Most of the examples of "lots of chords" songs are the type that play one pattern all the way around the circle of fifths.
This got me to thinking - always dangerous. Just how many chords could a person use, WITHOUT resorting to modern atonal effects or extreme modulations, and without ever having any chain of fifths longer than vi-ii-V-I? Could I still use a button from all 12 columns of the Stradella bass?
Challenge accepted!
Attached is "Sonatina in D Minor," a left-hand torture device for your listening pleasure.
Sheet music:
PDF link
Computer-generated sound file:
MP3 link
It's a short classical-sonata-form piece. Any one passage should sound like could have been lifted from, say, a Haydn string quartet or piano sonata (though the overall effect is more 19th century.) Modulations only to closely related keys (G minor, A minor, Bb major, F major, C major), even in the development.

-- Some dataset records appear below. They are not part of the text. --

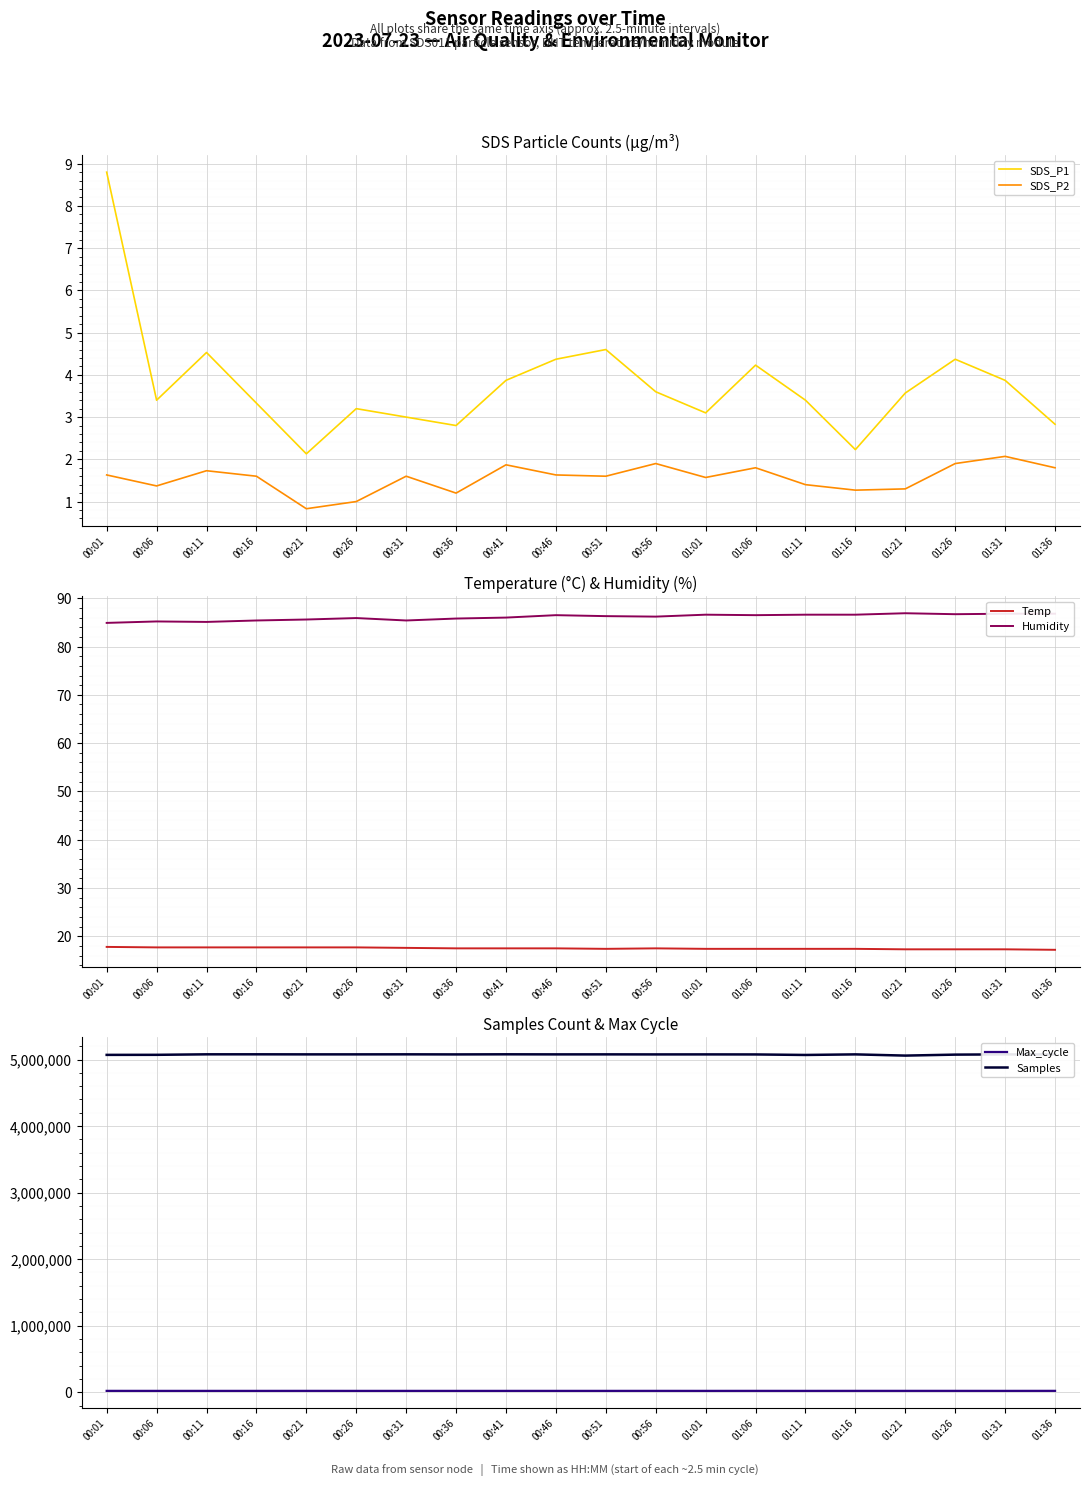

Which label corresponds to the smallest value in the chart?

00:21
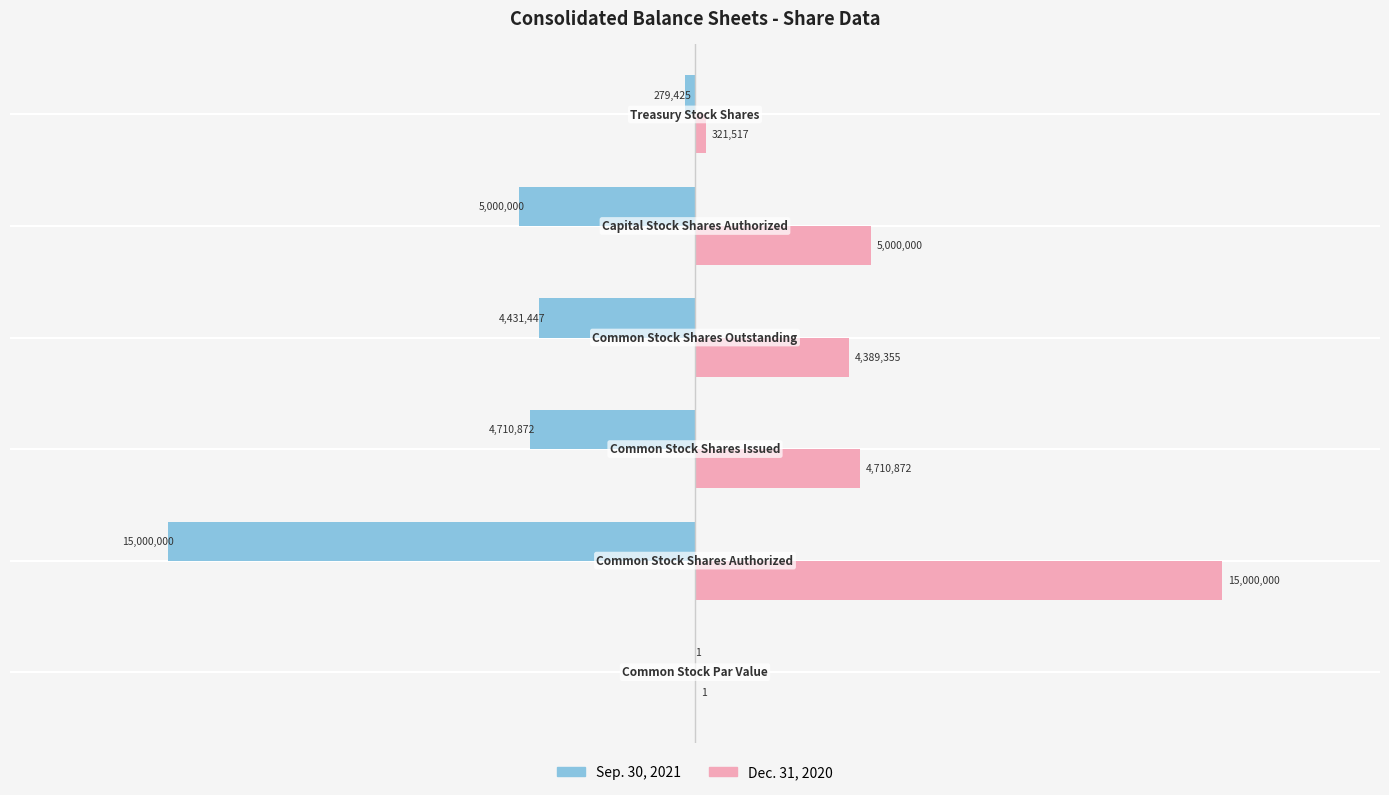

Count the number of data series in this chart.

2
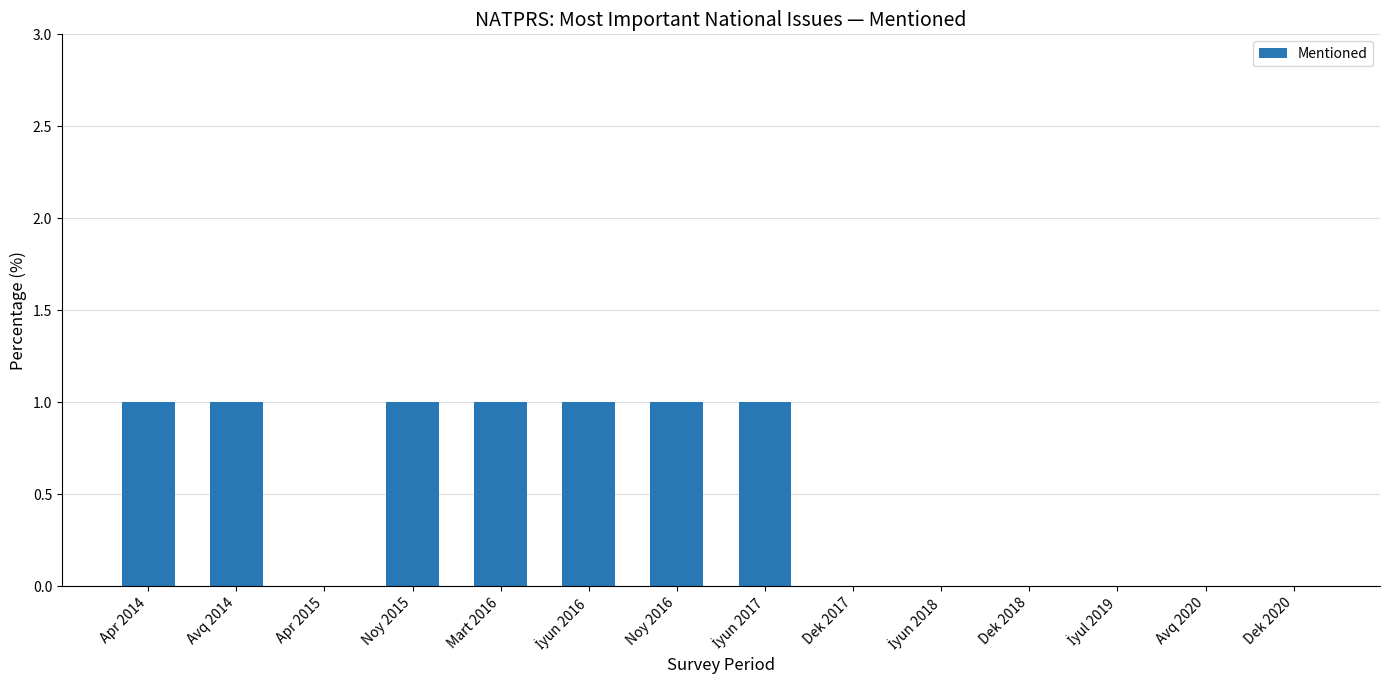

What is the sum of all values?

7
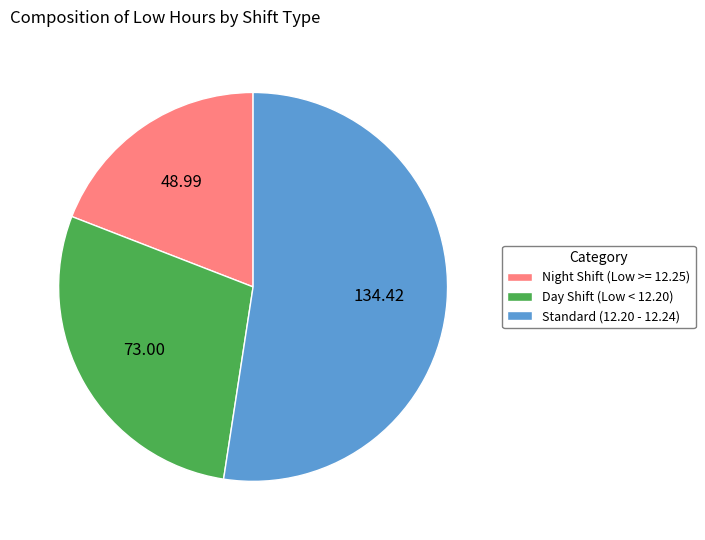

Combined, do Day Shift (Low < 12.20) and Standard (12.20 - 12.24) account for over 50%?

Yes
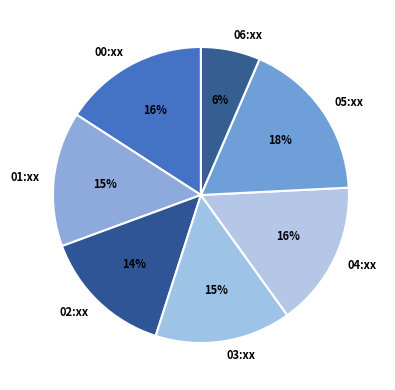

Which slice is the smallest?

06:xx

The final score: 28 chord buttons, 11 fundamental basses, and 8 counterbasses, including at least one chord button and at least one bass in each of the 12 columns. Buttons used highlighted in black below:
It is admittedly "not very accordion-istic;" it's written more the way you'd write for an organist, who is happy to play any two chords in succession and cares a lot about the voice-leading in the inner voices and bass line. And it uses chord buttons in a lot of places where it makes more sense to give one or two extra notes to the right hand and omit the button.
But the point was more to illustrate how many chord buttons COULD be used, if you cared only about the notes and not about making the player's life easy.